Delay in Round Robin Node

Hi All,

I have been working on Fleet management solutions.

Am using Node-red to listen the feed from the device and send it to my loadbalancer server.
My flow like below:

  1. Listener -> Round Robin Loadbalancer Node (25) -> Loadbalancer server
  2. From loadbalancer server, it stores in Database.

Listener listening 1 crore or more feeds than that in quick time.

The main issue is data listened time and data stored time in database are having 4 to 5 hours delay.
For example,
Device sent time = 02:50:00
Database store time = 07:50:00

I couldn't find where is delay or there any issue using Round Robin Node.

Regards,
Siva

When using a non-core node it is always a good idea to tell us what it is and how you have configured it. Is it node-red-contrib-something?

Hi Colin,

Load balancer node from node-red-contrib.

Am attaching the screenshot of part of flow.

party node = Load balancer node
portal = Loadbalancer server

Regards,
Siva

Can you give us the full name(s) of the extra nodes you are using - e.g node-red-contrib-xxxxx

Even better would be a link to them :slight_smile:

node-red-contrib-loadbalance

Is it possible that it is actually a timestamp issue rather than an actual delay? Something to do with timezone possibly.

I assume it's not a timestamp issue, among 1 crore packets, only 20% delayed.
Whether there is any limitations in number of connections in loadbalancer node or TCP Node

What timezone are you on? The difference in times is exactly the same by minutes but +5h apart. I'm guessing India as it'd be UTC+5 timezone.

Could it be that messages handled by particular servers are getting wrong timestamps? Possibly due to timezone settings being different. Are you able to tell which server handled individual messages?

You can look at the below example entries:
Device sent time = 03:50:00
Database store time = 04:20:00

Device sent time = 01:50:00
Database store time = 03:20:00

Device sent time = 02:50:00
Database store time = 10:30:00

It's not 5 hours delay only. You can look at the below example entries:
Device sent time = 03:50:00
Database store time = 04:20:00

Device sent time = 01:50:00
Database store time = 03:20:00

Device sent time = 02:50:00
Database store time = 10:30:00

Flow:
TCP Listener IN (Node) => Round Robin Loadbalancer Node(25 splits) => Server (25 nodes are same server only)

From all the 25 Loadbalancer Node(Party node), it goes to the same portal server.

Have you added logging to determine where the messages get held up?

We are trying to identify - can you provide the way how to log it using which node?

We have more than 3k data per sec from devices.

You can add a node in the path to each server and log it from there.

When you say you are feeding 25 nodes in one server, do you mean 25 node-red nodes running in the same node-red server?

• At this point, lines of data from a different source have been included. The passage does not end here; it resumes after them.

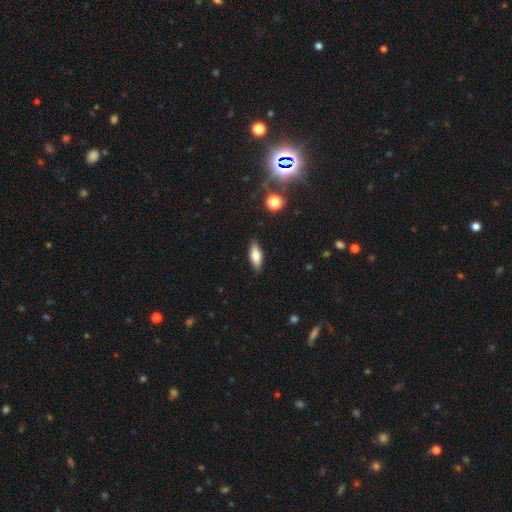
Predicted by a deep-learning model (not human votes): smooth-or-featured: smooth: 70% | featured or disk: 23% | star or artifact: 7%
  how-rounded: in between: 64% | cigar-shaped: 34% | round: 3%
  merging: none: 86% | minor disturbance: 10% | major disturbance: 2% | merger: 1%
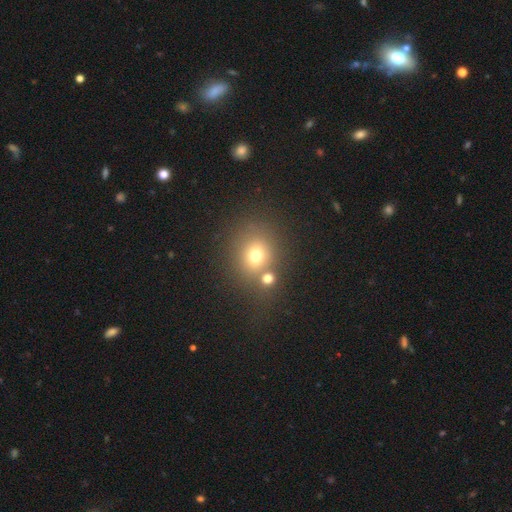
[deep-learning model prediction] Overall: smooth (72%). How rounded: round (76%). Merging: none (62%; merger 23%).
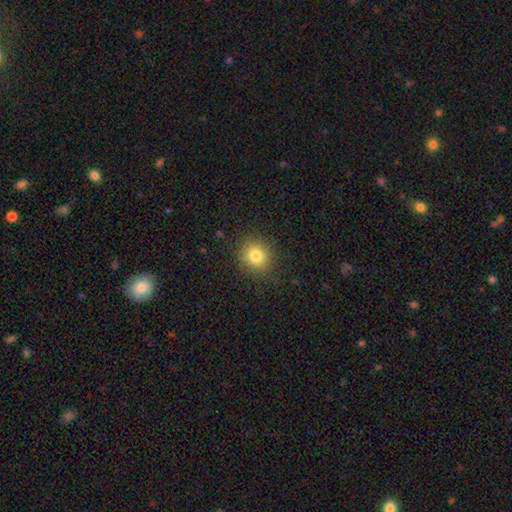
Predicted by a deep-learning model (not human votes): Smooth or featured: smooth — 80% (star or artifact — 13%)
How rounded: round — 83% (in between — 16%)
Merging: none — 86% (minor disturbance — 10%)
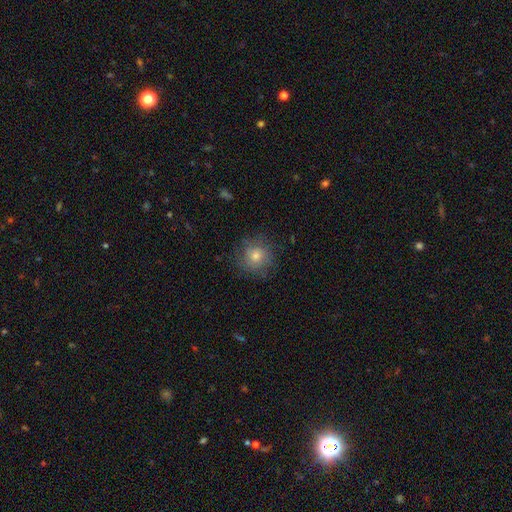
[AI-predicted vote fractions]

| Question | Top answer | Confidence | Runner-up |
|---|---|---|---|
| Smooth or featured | smooth | 64% | featured or disk (20%) |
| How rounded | round | 92% | in between (7%) |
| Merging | none | 81% | minor disturbance (13%) |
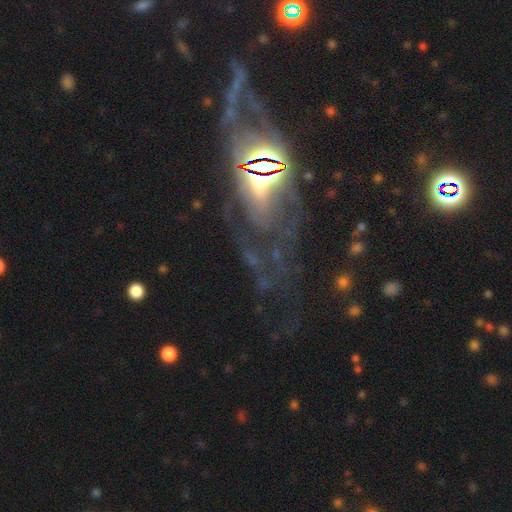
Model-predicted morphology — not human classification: smooth-or-featured: featured or disk: 61% | star or artifact: 27% | smooth: 12%
  disk-edge-on: no: 82% | yes: 18%
    bar: no: 53% | weak: 29% | strong: 18%
    has-spiral-arms: yes: 66% | no: 34%
    bulge-size: moderate: 40% | small: 33% | large: 12% | none: 12% | dominant: 4%
  merging: none: 58% | major disturbance: 21% | minor disturbance: 15% | merger: 5%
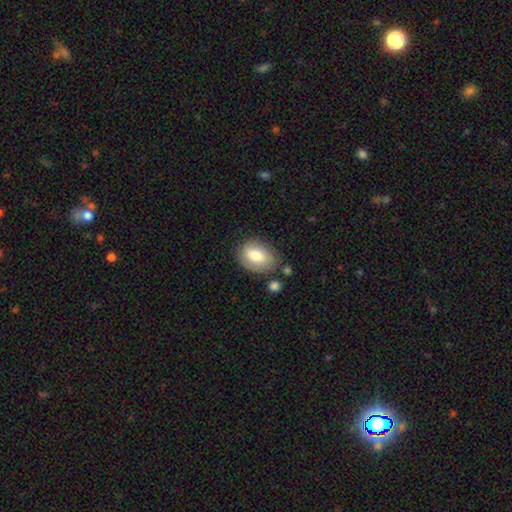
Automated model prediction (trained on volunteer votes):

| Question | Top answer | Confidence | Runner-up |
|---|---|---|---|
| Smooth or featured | smooth | 76% | featured or disk (17%) |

What are you doing in the nodes that benefits from parallel working, given that node red itself is single threaded?

Possibly for some reason one of them is not able to get hold of some resource and locks up for long periods. In fact a good start might just be to count the number of messages going through each server, if one locks up for hours then you should see a big difference between them.

1 Like
  1. what node can used to log in the path of each server?
  2. From the device:
    a) it connects to loadbalancer server.
    b) loadbalancer server connects the packet to 5 node server running parallely.
    c) Each node server having same setup as mentioned in above response.
    d) 25 node-red nodes are running the same node-red server (25 X 5 servers here)
    e) 25 node-red nodes are connected to the same TCP OUT loadbalancer server.
  3. How to find the message lockup for long period?
  1. There are numerous different methods of logging, to a file to the system journal, to an external system. But see point three, I would try that first, given the issue of the large amount of logging that would be involved.

  2. Having a bit of trouble understanding. Do you mean you have inputs coming in, these are sent, via a loadbalancer, to one of five servers each running node-red, then in each server you run another loadbalancer sending to one of 25 nodes in that server. What do the 25 nodes actually do that allows 25 to run in parallel in one instance of node-red?

  3. I would add a node in front of each of the 25 nodes, that increments two global variables (named uniquely for that node). Then add another node after the node has completed its action on the message that decrements one of those variables. Then you will have a count of the total number sent to each node and the number waiting to be handled by this node. You could log those once a second or whatever is appropriate, or even show them in real time on a dashboard. If all is working well then presumably they will all go up at the same rate and the number waiting for each node should never be more than one or two.

Another thought, presumably you have checked that the node-red servers are not running out of processor time (remembering that each node red server only has access to one core).

How to check node-Red processor time? Node-Red installed on m5.large instances [2vCPUs and 8GiB RAM] ubuntu server.

We are running this in production , so we are right now in a very critical stage where we are not able to monitor node-RED performance on the server.

Is there any professional support we can get for this particular issue and also we would like to confirm whether our approach is correct for receiving real time data and passing via tcp to another server.

Simply we need performance monitor for nod-RED : TCP in , node-RED: TCP out and node-red-contrib-loadbalance and how it is working for the real time data pipeline. any professional support also will be fine.

Attached the architecture diagram.

If you are setting up such a sophisticated system, but don't know how to check the processor utilisation, then I think definitely you need professional support.

If you are already in production cannot do debugging on the system then you also need another parallel system that you can debug on.